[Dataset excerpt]
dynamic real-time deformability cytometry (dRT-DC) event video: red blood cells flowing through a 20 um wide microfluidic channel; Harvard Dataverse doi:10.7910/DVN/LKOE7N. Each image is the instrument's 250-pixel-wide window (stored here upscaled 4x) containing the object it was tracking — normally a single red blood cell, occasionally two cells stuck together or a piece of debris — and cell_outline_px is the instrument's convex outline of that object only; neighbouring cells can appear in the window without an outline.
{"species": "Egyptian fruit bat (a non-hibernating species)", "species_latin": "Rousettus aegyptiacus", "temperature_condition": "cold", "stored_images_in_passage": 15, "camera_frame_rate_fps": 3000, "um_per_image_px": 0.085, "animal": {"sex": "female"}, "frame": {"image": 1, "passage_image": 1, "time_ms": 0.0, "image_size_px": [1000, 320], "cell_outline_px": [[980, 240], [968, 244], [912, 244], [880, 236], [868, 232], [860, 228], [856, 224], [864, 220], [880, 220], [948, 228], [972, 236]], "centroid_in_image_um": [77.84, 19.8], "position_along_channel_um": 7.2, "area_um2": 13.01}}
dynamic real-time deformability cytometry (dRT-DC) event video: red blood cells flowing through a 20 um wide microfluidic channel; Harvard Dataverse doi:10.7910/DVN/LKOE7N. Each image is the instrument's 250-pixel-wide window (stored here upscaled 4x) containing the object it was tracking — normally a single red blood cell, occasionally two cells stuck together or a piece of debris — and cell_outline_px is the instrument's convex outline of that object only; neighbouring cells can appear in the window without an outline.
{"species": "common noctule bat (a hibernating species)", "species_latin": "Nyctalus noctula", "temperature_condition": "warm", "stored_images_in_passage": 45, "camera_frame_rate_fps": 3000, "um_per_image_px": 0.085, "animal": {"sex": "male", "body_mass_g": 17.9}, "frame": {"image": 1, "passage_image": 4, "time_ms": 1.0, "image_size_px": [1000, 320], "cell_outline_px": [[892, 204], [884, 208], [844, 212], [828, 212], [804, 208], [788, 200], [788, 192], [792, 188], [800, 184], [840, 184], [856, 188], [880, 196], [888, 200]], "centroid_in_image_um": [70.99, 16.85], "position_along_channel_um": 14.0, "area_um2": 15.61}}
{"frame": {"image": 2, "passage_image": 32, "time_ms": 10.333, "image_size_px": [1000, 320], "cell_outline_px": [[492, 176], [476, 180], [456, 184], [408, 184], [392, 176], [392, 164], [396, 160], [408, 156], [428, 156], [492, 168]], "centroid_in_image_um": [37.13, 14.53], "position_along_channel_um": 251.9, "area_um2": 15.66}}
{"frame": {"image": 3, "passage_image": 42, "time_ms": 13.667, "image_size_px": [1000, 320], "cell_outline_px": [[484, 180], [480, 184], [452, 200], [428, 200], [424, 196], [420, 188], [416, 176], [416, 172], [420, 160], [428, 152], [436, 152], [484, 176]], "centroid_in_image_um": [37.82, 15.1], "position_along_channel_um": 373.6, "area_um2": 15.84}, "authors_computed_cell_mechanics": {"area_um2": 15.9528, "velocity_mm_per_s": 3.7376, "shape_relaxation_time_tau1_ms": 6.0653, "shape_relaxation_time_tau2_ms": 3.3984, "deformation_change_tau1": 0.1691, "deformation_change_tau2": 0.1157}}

◆ What this task involves
All of the lines above need to be given again exactly.

◆ Answer below
dynamic real-time deformability cytometry (dRT-DC) event video: red blood cells flowing through a 20 um wide microfluidic channel; Harvard Dataverse doi:10.7910/DVN/LKOE7N. Each image is the instrument's 250-pixel-wide window (stored here upscaled 4x) containing the object it was tracking — normally a single red blood cell, occasionally two cells stuck together or a piece of debris — and cell_outline_px is the instrument's convex outline of that object only; neighbouring cells can appear in the window without an outline.
{"species": "Egyptian fruit bat (a non-hibernating species)", "species_latin": "Rousettus aegyptiacus", "temperature_condition": "cold", "stored_images_in_passage": 15, "camera_frame_rate_fps": 3000, "um_per_image_px": 0.085, "animal": {"sex": "female"}, "frame": {"image": 1, "passage_image": 1, "time_ms": 0.0, "image_size_px": [1000, 320], "cell_outline_px": [[980, 240], [968, 244], [912, 244], [880, 236], [868, 232], [860, 228], [856, 224], [864, 220], [880, 220], [948, 228], [972, 236]], "centroid_in_image_um": [77.84, 19.8], "position_along_channel_um": 7.2, "area_um2": 13.01}}
dynamic real-time deformability cytometry (dRT-DC) event video: red blood cells flowing through a 20 um wide microfluidic channel; Harvard Dataverse doi:10.7910/DVN/LKOE7N. Each image is the instrument's 250-pixel-wide window (stored here upscaled 4x) containing the object it was tracking — normally a single red blood cell, occasionally two cells stuck together or a piece of debris — and cell_outline_px is the instrument's convex outline of that object only; neighbouring cells can appear in the window without an outline.
{"species": "common noctule bat (a hibernating species)", "species_latin": "Nyctalus noctula", "temperature_condition": "warm", "stored_images_in_passage": 45, "camera_frame_rate_fps": 3000, "um_per_image_px": 0.085, "animal": {"sex": "male", "body_mass_g": 17.9}, "frame": {"image": 1, "passage_image": 4, "time_ms": 1.0, "image_size_px": [1000, 320], "cell_outline_px": [[892, 204], [884, 208], [844, 212], [828, 212], [804, 208], [788, 200], [788, 192], [792, 188], [800, 184], [840, 184], [856, 188], [880, 196], [888, 200]], "centroid_in_image_um": [70.99, 16.85], "position_along_channel_um": 14.0, "area_um2": 15.61}}
{"frame": {"image": 2, "passage_image": 32, "time_ms": 10.333, "image_size_px": [1000, 320], "cell_outline_px": [[492, 176], [476, 180], [456, 184], [408, 184], [392, 176], [392, 164], [396, 160], [408, 156], [428, 156], [492, 168]], "centroid_in_image_um": [37.13, 14.53], "position_along_channel_um": 251.9, "area_um2": 15.66}}
{"frame": {"image": 3, "passage_image": 42, "time_ms": 13.667, "image_size_px": [1000, 320], "cell_outline_px": [[484, 180], [480, 184], [452, 200], [428, 200], [424, 196], [420, 188], [416, 176], [416, 172], [420, 160], [428, 152], [436, 152], [484, 176]], "centroid_in_image_um": [37.82, 15.1], "position_along_channel_um": 373.6, "area_um2": 15.84}, "authors_computed_cell_mechanics": {"area_um2": 15.9528, "velocity_mm_per_s": 3.7376, "shape_relaxation_time_tau1_ms": 6.0653, "shape_relaxation_time_tau2_ms": 3.3984, "deformation_change_tau1": 0.1691, "deformation_change_tau2": 0.1157}}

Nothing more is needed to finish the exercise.